Снаймен в ярости взмахнул руками, сбросив со стола кипу бумаг.
— Как вы смеете? Как вы смеете заявлять…
— Разрешите мне кончить, профессор. Позвольте напомнить о вашем новом корпусе для научно-исследовательского института имени Патрика Меткафа, так он называется, если вы помните. Имени моего тестя, как ни забавно. А почему? Потому что он пожертвовал деньги на постройку здания. Весьма благородно и так далее. Он намеревался пожертвовать эти деньги совсем на иные цели, но я убедил его, что вам они нужнее. И вот вы получили новый корпус, но, когда я попросил предоставить мне там помещение для работы, что произошло? Тот факт, что эти деньги вы получили отчасти благодаря мне, уже забыт, и ваши пай-мальчики успели меня опередить.
Он рывком поднялся и смерил холодным взглядом старика за письменным столом.
Он стареет, думал Деон спокойно. И становится завистливым и злобным.
— Было время, когда вы принимали к сердцу мои интересы, — сказал он. — Но оно прошло. Кажется, нам двоим здесь тесно, профессор.
Он повернулся на каблуках.
— Да! — крикнул старик ему вслед. — Да, тесно! Но смею вас заверить, уйду не я.

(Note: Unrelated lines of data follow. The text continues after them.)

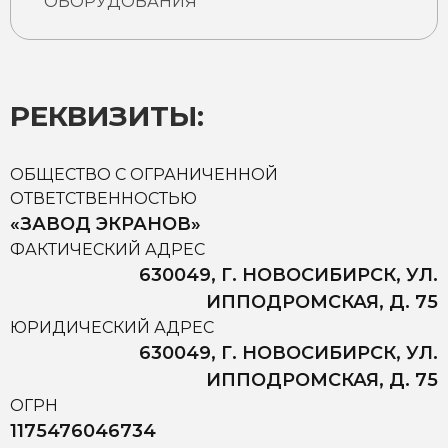
ОБОРУДОВАНИЯ
РЕКВИЗИТЫ:
ОБЩЕСТВО С ОГРАНИЧЕННОЙ
ОТВЕТСТВЕННОСТЬЮ
«ЗАВОД ЭКРАНОВ»
ФАКТИЧЕСКИЙ АДРЕС
630049, Г. НОВОСИБИРСК, УЛ.
ИППОДРОМСКАЯ, Д. 75
ЮРИДИЧЕСКИЙ АДРЕС
630049, Г. НОВОСИБИРСК, УЛ.
ИППОДРОМСКАЯ, Д. 75
ОГРН
1175476046734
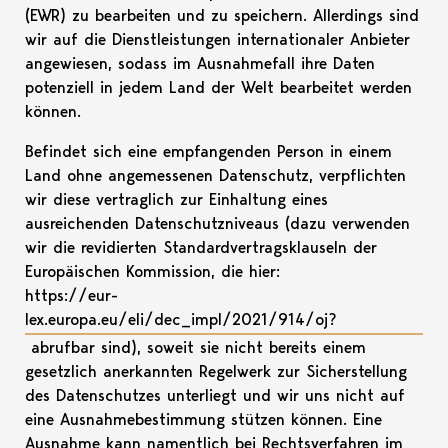
(EWR) zu bearbeiten und zu speichern. Allerdings sind
wir auf die Dienstleistungen internationaler Anbieter
angewiesen, sodass im Ausnahmefall ihre Daten
potenziell in jedem Land der Welt bearbeitet werden
können.
Befindet sich eine empfangenden Person in einem
Land ohne angemessenen Datenschutz, verpflichten
wir diese vertraglich zur Einhaltung eines
ausreichenden Datenschutzniveaus (dazu verwenden
wir die revidierten Standardvertragsklauseln der
Europäischen Kommission, die hier:
https://eur-
lex.europa.eu/eli/dec_impl/2021/914/oj?
abrufbar sind), soweit sie nicht bereits einem
gesetzlich anerkannten Regelwerk zur Sicherstellung
des Datenschutzes unterliegt und wir uns nicht auf
eine Ausnahmebestimmung stützen können. Eine
Ausnahme kann namentlich bei Rechtsverfahren im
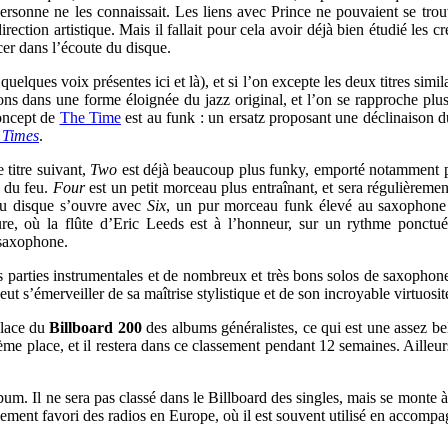
 personne ne les connaissait. Les liens avec Prince ne pouvaient se tro
ection artistique. Mais il fallait pour cela avoir déjà bien étudié les 
cer dans l’écoute du disque.
uelques voix présentes ici et là), et si l’on excepte les deux titres simi
tons dans une forme éloignée du jazz original, et l’on se rapproche plu
concept de
The Time
est au funk : un ersatz proposant une déclinaison 
 Times
.
 titre suivant,
Two
est déjà beaucoup plus funky, emporté notamment par
n du feu.
Four
est un petit morceau plus entraînant, et sera régulièremen
 du disque s’ouvre avec
Six
, un pur morceau funk élevé au saxophone 
e, où la flûte d’Eric Leeds est à l’honneur, sur un rythme ponctué
e saxophone.
arties instrumentales et de nombreux et très bons solos de saxophone e
ut s’émerveiller de sa maîtrise stylistique et de son incroyable virtuosité
place du
Billboard 200
des albums généralistes, ce qui est une assez be
ème place, et il restera dans ce classement pendant 12 semaines. Ailleu
bum. Il ne sera pas classé dans le Billboard des singles, mais se monte à
alement favori des radios en Europe, où il est souvent utilisé en accomp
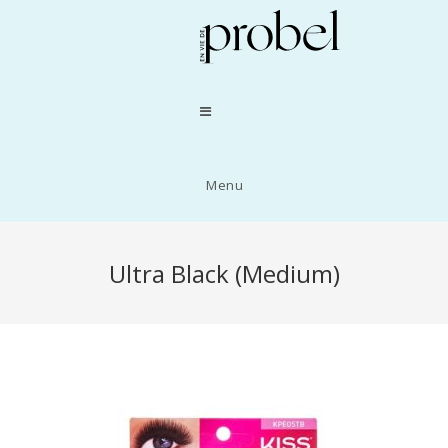
Menu
Ultra Black (Medium)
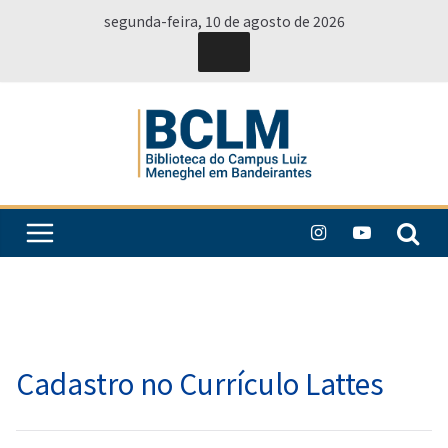
Pular
segunda-feira, 10 de agosto de 2026
para
o
conteúdo
Cadastro no Currículo Lattes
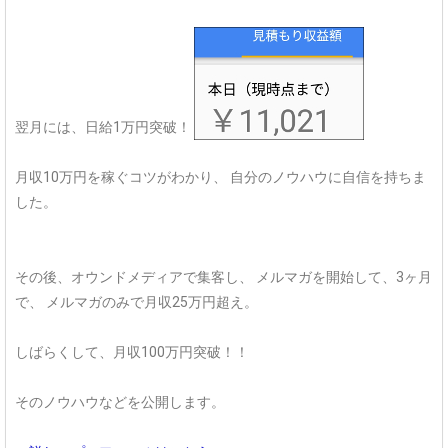
翌月には、日給1万円突破！
月収10万円を稼ぐコツがわかり、
自分のノウハウに自信を持ちま
した。
その後、オウンドメディアで集客し、
メルマガを開始して、3ヶ月
で、
メルマガのみで月収25万円超え。
しばらくして、月収100万円突破！！
そのノウハウなどを公開します。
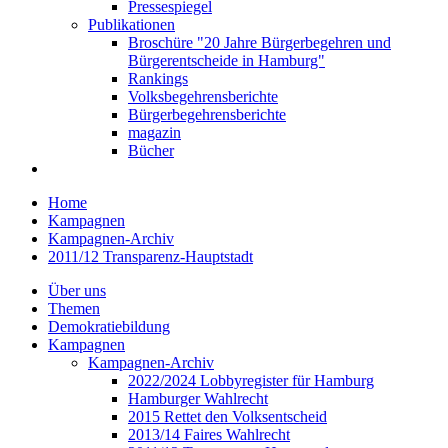
Pressespiegel
Publikationen
Broschüre "20 Jahre Bürgerbegehren und
Bürgerentscheide in Hamburg"
Rankings
Volksbegehrensberichte
Bürgerbegehrensberichte
magazin
Bücher
Home
Kampagnen
Kampagnen-Archiv
2011/12 Transparenz-Hauptstadt
Über uns
Themen
Demokratiebildung
Kampagnen
Kampagnen-Archiv
2022/2024 Lobbyregister für Hamburg
Hamburger Wahlrecht
2015 Rettet den Volksentscheid
2013/14 Faires Wahlrecht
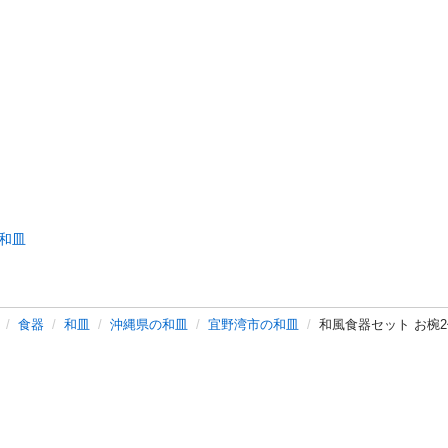
和皿
食器
和皿
沖縄県の和皿
宜野湾市の和皿
和風食器セット お椀2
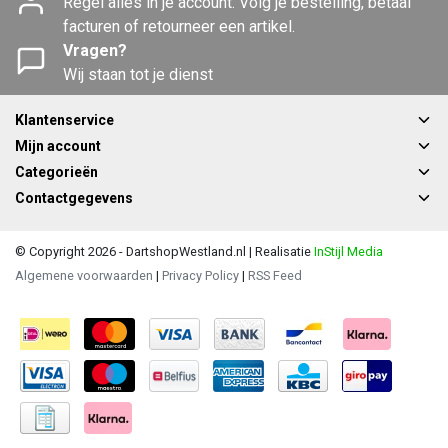
Regel alles in je account. Volg je bestelling, betaal
facturen of retourneer een artikel.
Vragen?
Wij staan tot je dienst
Klantenservice
Mijn account
Categorieën
Contactgegevens
© Copyright 2026 - DartshopWestland.nl | Realisatie
InStijl Media
Algemene voorwaarden
|
Privacy Policy
|
RSS Feed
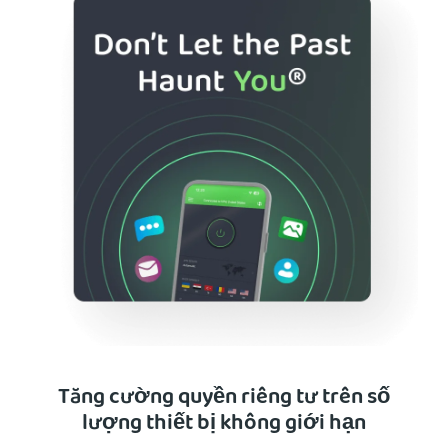
Tăng cường quyền riêng tư trên số
lượng thiết bị không giới hạn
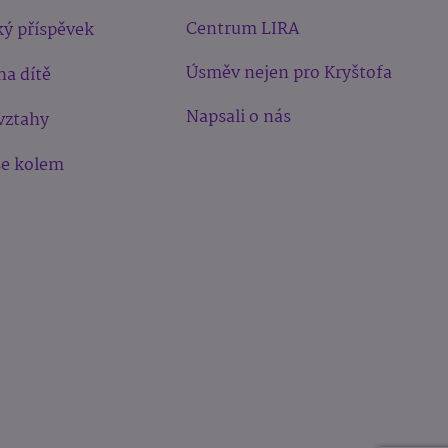
Centrum LIRA
ý příspěvek
Úsměv nejen pro Kryštofa
na dítě
Napsali o nás
vztahy
še kolem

Очень давно Филипп приучил себя ничем не выдавать своих чувств. Он знал, что принадлежит к экспансивным натурам, и получал болезненное удовольствие, обуздывая стремление дать волю эмоциям. Еще в детстве он презирал тех представителей своей расы, для которых цвет их кожи был словно выставленная напоказ рана и служил оправданием для всяческих эксцессов.
Быть может, разрыв его с женой объяснялся не только ее детскими честолюбивыми мечтами, но и его внешней холодностью. Он часто потом недоумевал — как недоумевал и пока длился их недолгий брак, — чему вообще они обязаны своим сближением. Если отбросить сексуальную сторону, почти ничего между ними не было общего. Были ли это отголоски, своего рода осадок обиды и горечи после крушения любви его и Элизабет? Замирающая тоска, тлеющий огонь которой он пытался разжечь с другой женщиной, тоже белой и тоже блондинкой? И потерпел неудачу, потому что был так холоден, что его не могло согреть никакое пламя?
И только когда у него обнаружилась язва двенадцатиперстной кишки, он наконец осознал, насколько непосильны были требования, которые его разум предъявлял его телу. Пусть он научится иногда давать себе волю, требовал лечивший его проницательный врач, и Филипп принял этот совет — до известной степени. Невозмутимая сдержанность стала частью его характера, и отказаться от нее было нелегко. И вот теперь, ощущая, что нервы напряжены до предела, он уходил туда, где рядом никого не было, — в умывальную, в коридор или дальний угол комнаты — и сквозь стиснутые зубы беззвучно бормотал самые кощунственные ругательства, какие только мог вспомнить. Это было по-детски, но помогало. Раза два его застигли врасплох: он не успевал придать лицу безразличное выражение и перехватывал удивленный взгляд проходившего студента или преподавателя. Он пугался, потому что боялся насмешек, но вместе с тем тайно злорадствовал, потому что был бы рад сорваться и показать всему миру свою истинную неприрученную натуру. Однако каждый раз он сдерживался по привычке к железному самоконтролю.